As shown in figure 11, a kind of Quality Control device 1100 that checks order about the RNA of genetic expression comprises: genetic expression measuring and calculating module 1102, correlation analysis module 1104, sequencing analysis mode are chosen module 1106 and order-checking stability analysis module 1108.Wherein to choose module 1106 can be to choose module 906 same or analogous functional modules with genetic expression measuring and calculating module 902 shown in Figure 9, correlation analysis module 904, sequencing analysis mode for genetic expression measuring and calculating module 1102, correlation analysis module 1104, sequencing analysis mode.For for purpose of brevity, repeat no more here.
As shown in figure 11, order-checking stability analysis module 1108 further comprises: the first order-checking stability analysis submodule 11081 and the second order-checking stability analysis submodule 11082, wherein
The first order-checking stability analysis submodule 11081 is used for taking out 1,000,000 label datas (1M reads) at random from digital gene expression pattern analysis result, and itself and whole digital gene expression pattern analysis result are carried out correlation analysis.The described mode of choosing at random can be that the reads that all order-checkings obtain is upset fully, therefrom takes out the reads of 1M more arbitrarily.
The second order-checking stability analysis submodule 11082 is used for taking out 1,000,000 label datas (1M reads) at random from transcribing the group analysis result, and itself and the whole group analysis result that transcribes are carried out correlation analysis.The described mode of choosing at random can be that the reads that all order-checkings obtain is upset fully, therefrom takes out the reads of 1M more arbitrarily.
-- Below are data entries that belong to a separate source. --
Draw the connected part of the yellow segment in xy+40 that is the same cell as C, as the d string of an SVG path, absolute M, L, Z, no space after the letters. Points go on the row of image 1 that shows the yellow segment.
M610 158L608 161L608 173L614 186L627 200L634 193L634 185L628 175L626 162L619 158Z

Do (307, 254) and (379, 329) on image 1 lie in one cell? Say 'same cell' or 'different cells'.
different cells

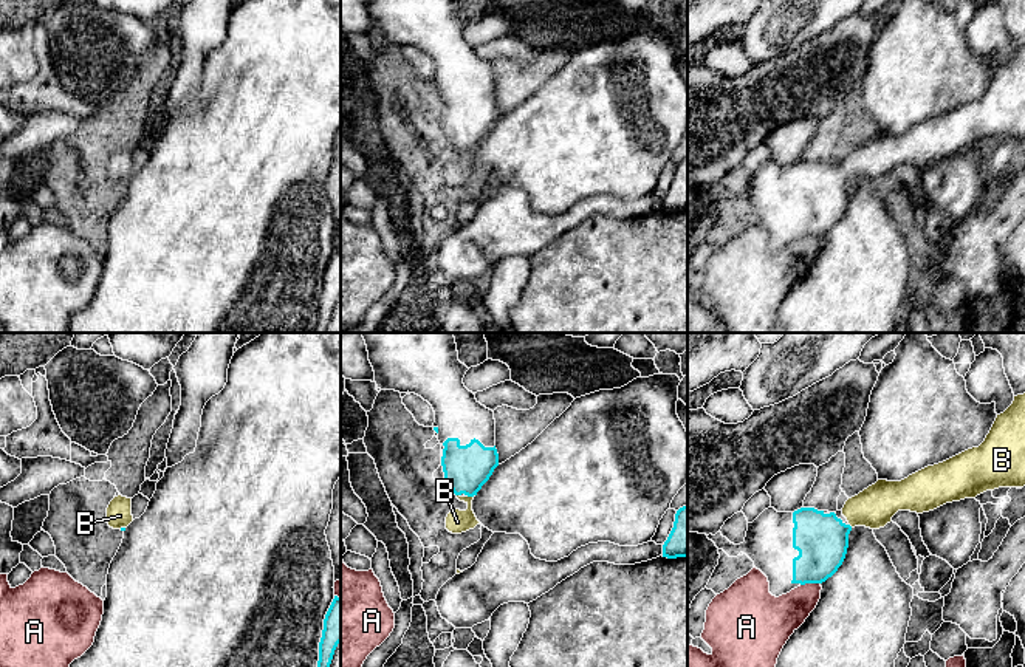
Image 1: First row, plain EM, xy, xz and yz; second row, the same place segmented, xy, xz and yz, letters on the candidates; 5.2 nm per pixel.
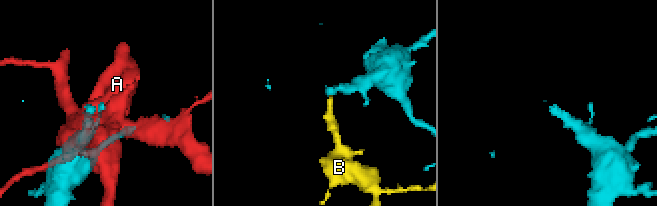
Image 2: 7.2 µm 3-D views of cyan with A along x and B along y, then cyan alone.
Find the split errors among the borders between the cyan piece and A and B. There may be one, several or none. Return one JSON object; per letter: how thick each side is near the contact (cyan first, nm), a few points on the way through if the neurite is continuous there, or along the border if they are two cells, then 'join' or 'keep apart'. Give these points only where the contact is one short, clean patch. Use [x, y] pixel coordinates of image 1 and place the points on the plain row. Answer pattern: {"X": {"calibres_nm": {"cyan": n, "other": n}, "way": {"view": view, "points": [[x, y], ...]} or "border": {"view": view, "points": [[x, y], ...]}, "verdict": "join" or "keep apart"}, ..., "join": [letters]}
{"A": {"calibres_nm": {"cyan": 280, "other": 220}, "verdict": "keep apart"}, "B": {"calibres_nm": {"cyan": 240, "other": 120}, "way": {"view": "xz", "points": [[466, 121], [471, 149], [469, 163], [457, 175]]}, "verdict": "join"}, "join": ["B"]}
The Quality Control device that checks order about the RNA of genetic expression provided by the invention, by genetic expression measuring and calculating module gene fragment is analyzed, and choose module by correlation analysis module and sequencing analysis mode and carry out correlation analysis and comprehensive assessment, thereby choose gene expression analysis means with higher reliability, the accuracy of true reflection gene sequencing is for the stability of producing provides the quality control scheme.
With reference to the exemplary description of aforementioned the present invention, those skilled in the art can clearly know the aforementioned advantages that quality control method and device had that checks order about the RNA of genetic expression provided by the invention, Quality Control scheme provided by the invention is applicable to high throughput sequencing technologies, can assess the stability of RNA order-checking effectively, guarantee the accuracy of examining order.
Description of the invention provides for example with for the purpose of describing, and is not exhaustively or limit the invention to disclosed form.Many modifications and variations are obvious for the ordinary skill in the art.The functional module of describing among the present invention and the dividing mode of functional module only are explanation thought of the present invention, and those skilled in the art can freely change the dividing mode of functional module and module structure thereof with the realization identical functions according to the needs of instruction of the present invention and practical application; Selecting and describing embodiment is for better explanation principle of the present invention and practical application, thereby and makes those of ordinary skill in the art can understand the various embodiment that have various modifications that the present invention's design is suitable for specific end use.